No mention of the generated BEMF opposing the applied EMF?

 

No mention of the generated BEMF opposing the applied EMF?

No. I tend to think pretty basic and simplistic. It's a major reason why I haven't gone far in my electronics hobby. But yes - there is BEMF. I just forgot to mention it.

 

I think it is also interesting the way torque is interpreted.
Of course the physical torque is the torque measured at the load, but in some models the torque is converted into speed (and speed into position), so if you have no speed you have no net torque because the torque produced by the motor is equaled by the torque of the load. This is like a force applied to a thick brick wall, where the force of the wall pushes back on the driving force equally and opposite in direction.

 

Given a fixed voltage, you have fixed current. Given fixed current, you have a some maximum torque ability. The magnetic field opposing the stationary magnets in a typical DC motor is proportional to the current through the windings.

A motor rated for an amp will start on far less, but you can lightly pinch the shaft with your finger with current limited to 0.1A and stop it. Turn the current up and you'll burn your finger trying to stop it.

I used to work in the automatic door industry; the company I worked for used 90VDC motors. This is precisely how we made sure we didn't seriously hurt grandma; the H-bridge driver had a current shunt on the bottom, and we monitored it and were able to decrease the PWM duty-cycle to limit the average current so grandma didn't get plowed down.

I invite anyone reading this to hook up a DC motor and tune your power supply to (whatever it's rated) volts and limit the current to 1/10th of what it is rated and try it. It's really interesting to experience.

As for the original question - when you load a motor down, you demand that maximum torque, and often will max out the power supply's ability to supply any more current. This often causes the voltage to start to droop if you drag the power supply out of compliance, which slows it down...

Paul
KI5VNH

 

As a motor is a power converter, from electrical to mechanical, you can calculate its power rating , at that voltage, from your data. It then goes, with an increase in torque, a corresponding decrease in speed is required at rated power.

 

Is it a series-wound or shunt-wound motor?

 

Consider a theoretical perfect (impossible) brushed DC motor, driven by a perfect voltage source.

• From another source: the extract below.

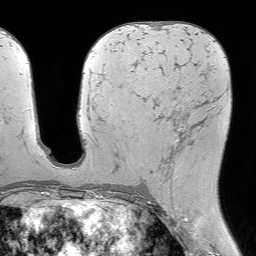
Breast MRI (dynamic contrast-enhanced), one axial slice; slice 33 of 64 in the series (ordered by position); cropped to one breast; dynamic contrast-enhanced series, time point 2 of 7 at this slice position (early post-contrast); 1.5 T; TE 4.6 ms, TR 7.2 ms; 2.5 mm slice thickness; 256 × 256 image matrix, field of view 230 × 230 mm. Female patient.
Annotated regions visible in this slice (semi-automatic segmentation, software-assisted and operator-edited):
- enhancing-tissue mask used for the functional tumour volume (all voxels passing the contrast-enhancement thresholds inside the analysis volume; usually the tumour): bounding box (x1, y1, x2, y2) in pixels: (137, 93, 205, 182)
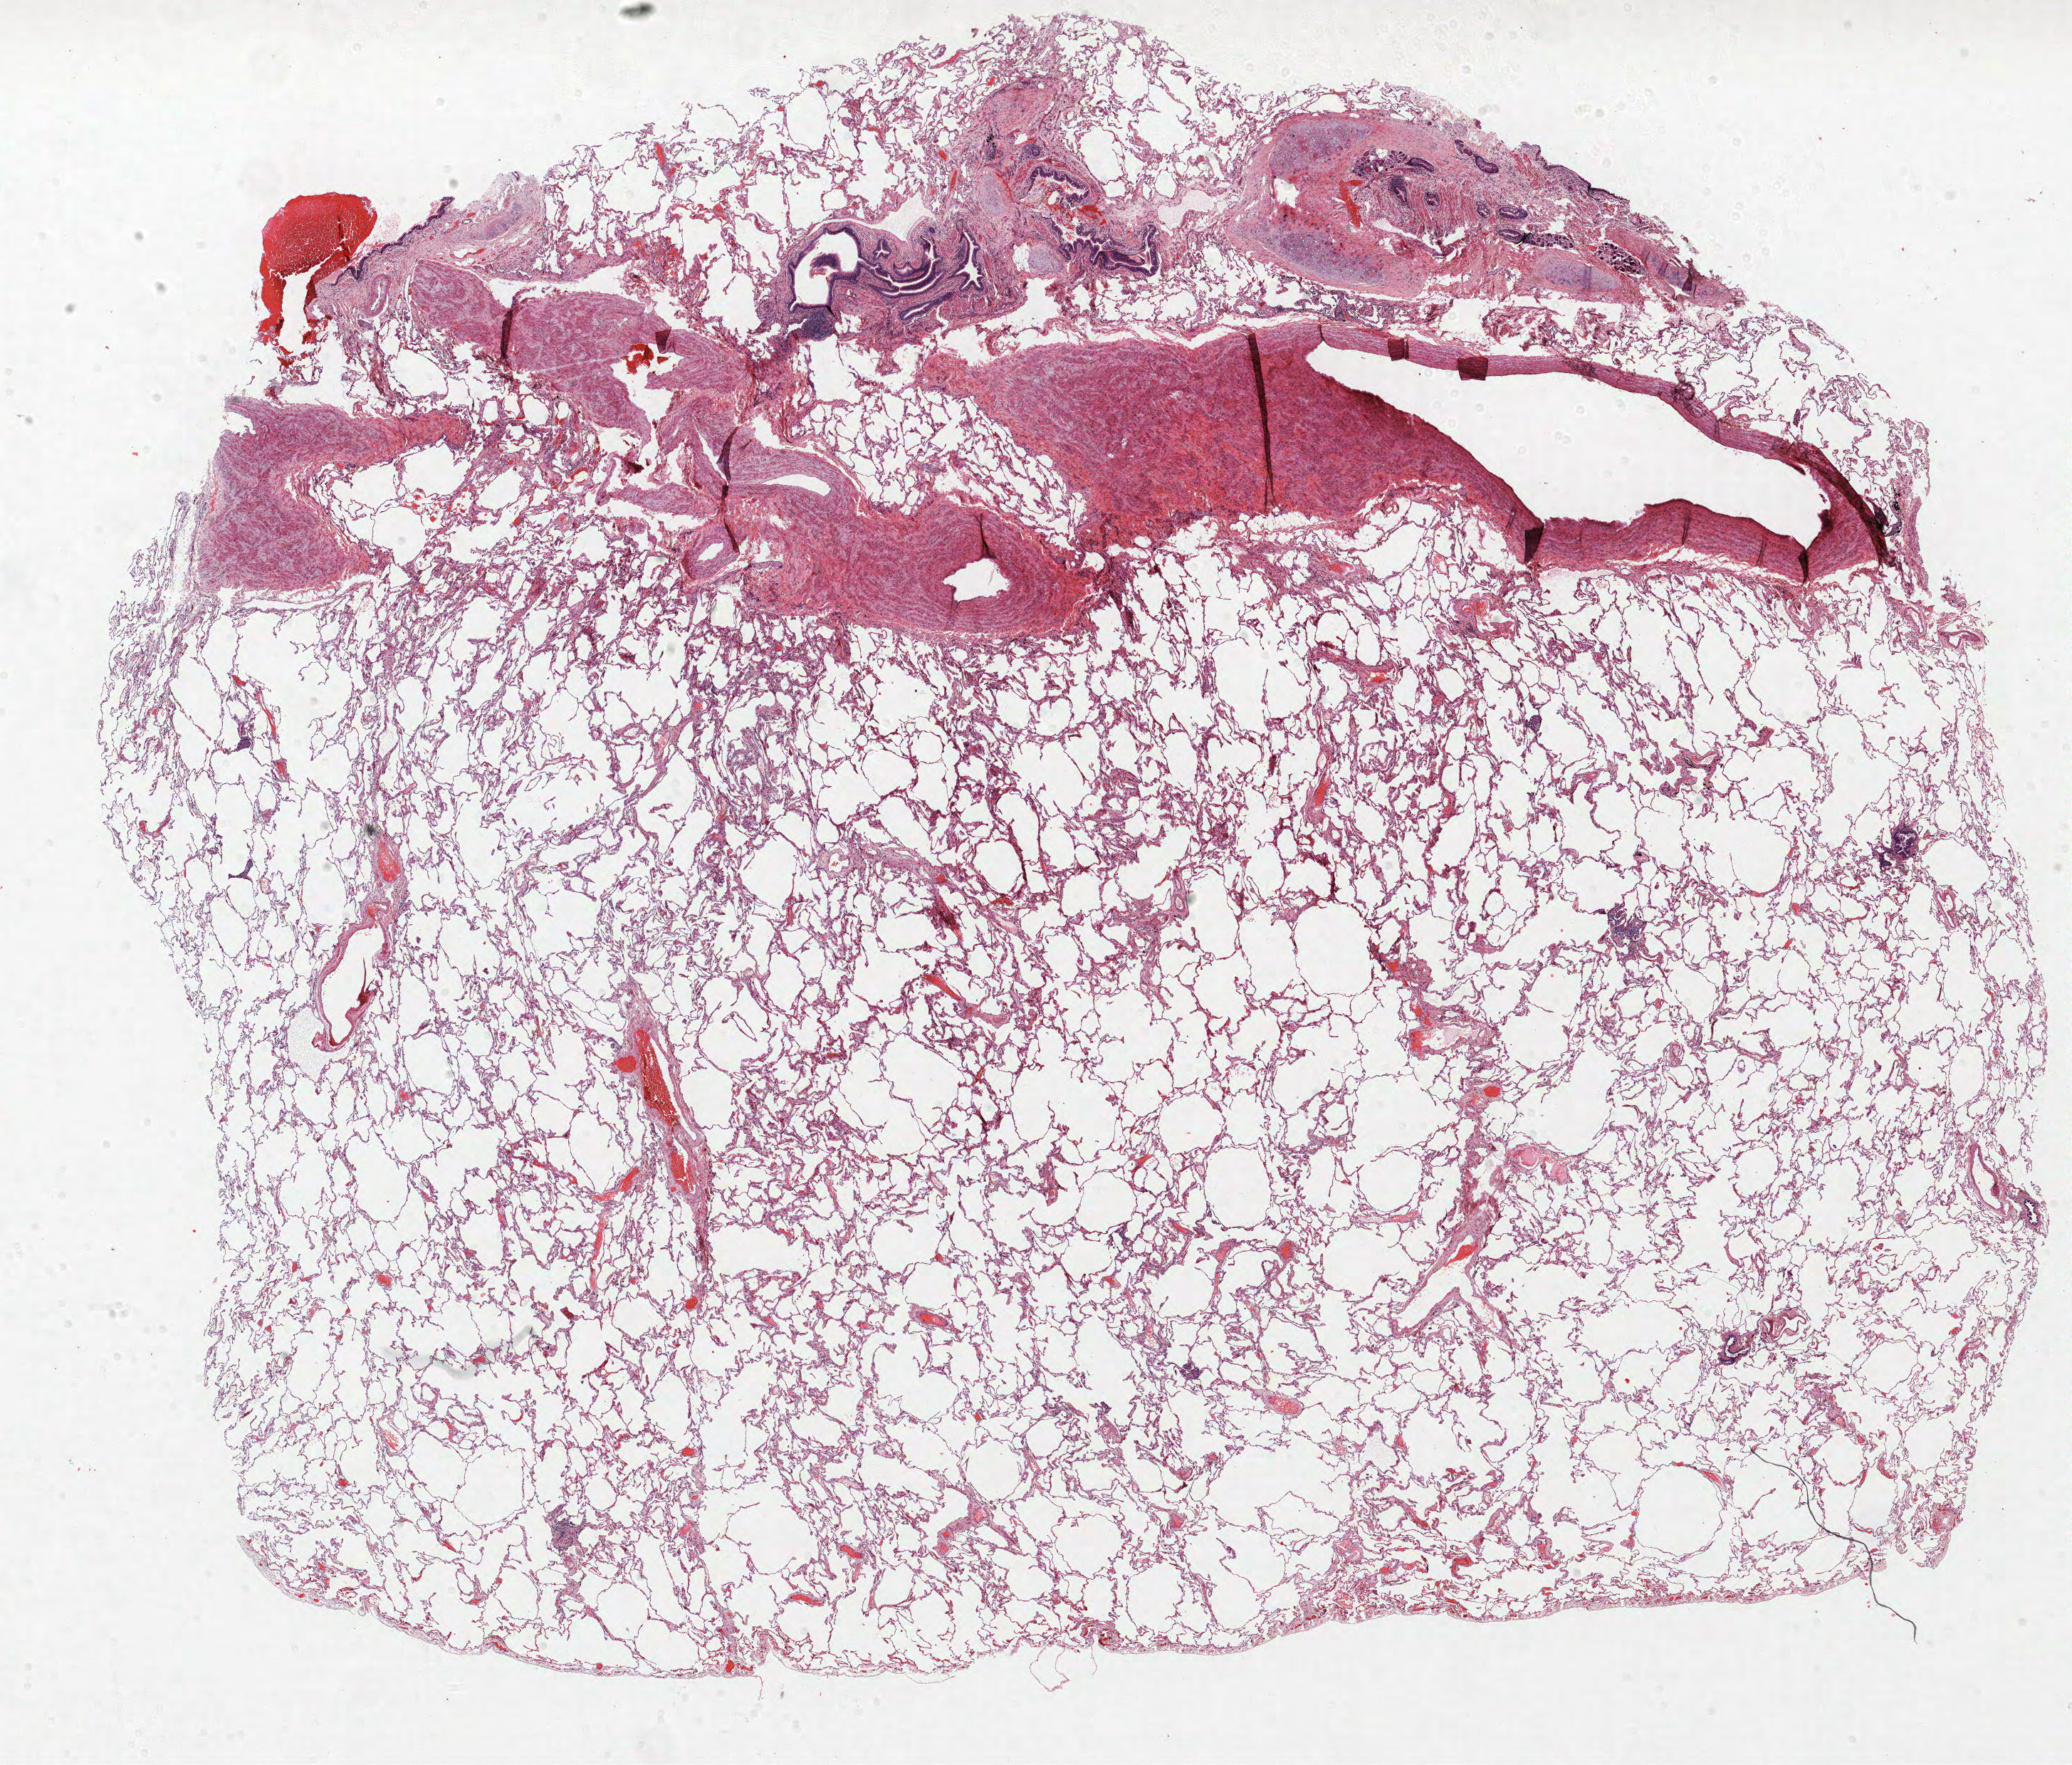
H&E whole-slide image, shown as a low-resolution overview of the whole scanned area (about 23.3 x 19.8 mm, slide scanned at 40x); formalin-fixed paraffin-embedded (FFPE) section; lung. Female, age 58 at enrolment. Former smoker at enrolment. Grade: moderately differentiated (G2).
Primary tumour location (clinical record): left upper lobe. Stage (AJCC 6th edition): IIA. Tumour size (pathology): 15 mm. Participant's lung-cancer diagnosis: Adenocarcinoma, NOS (ICD-O-3 8140/3).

The motor would always spin at a constant RPM where the BEMF equals the supply voltage.

Loading the motor would cause current to increase, but the speed would remain constant.
The current could go infinitely high to hold the speed.

But now consider a real, impefect motor with coil resistance; loading the motor does increase the current, but the coil resistance now prevents the current from increasing to the level required to maintain the original RPM - the RPM drops to a lower equilibrium level.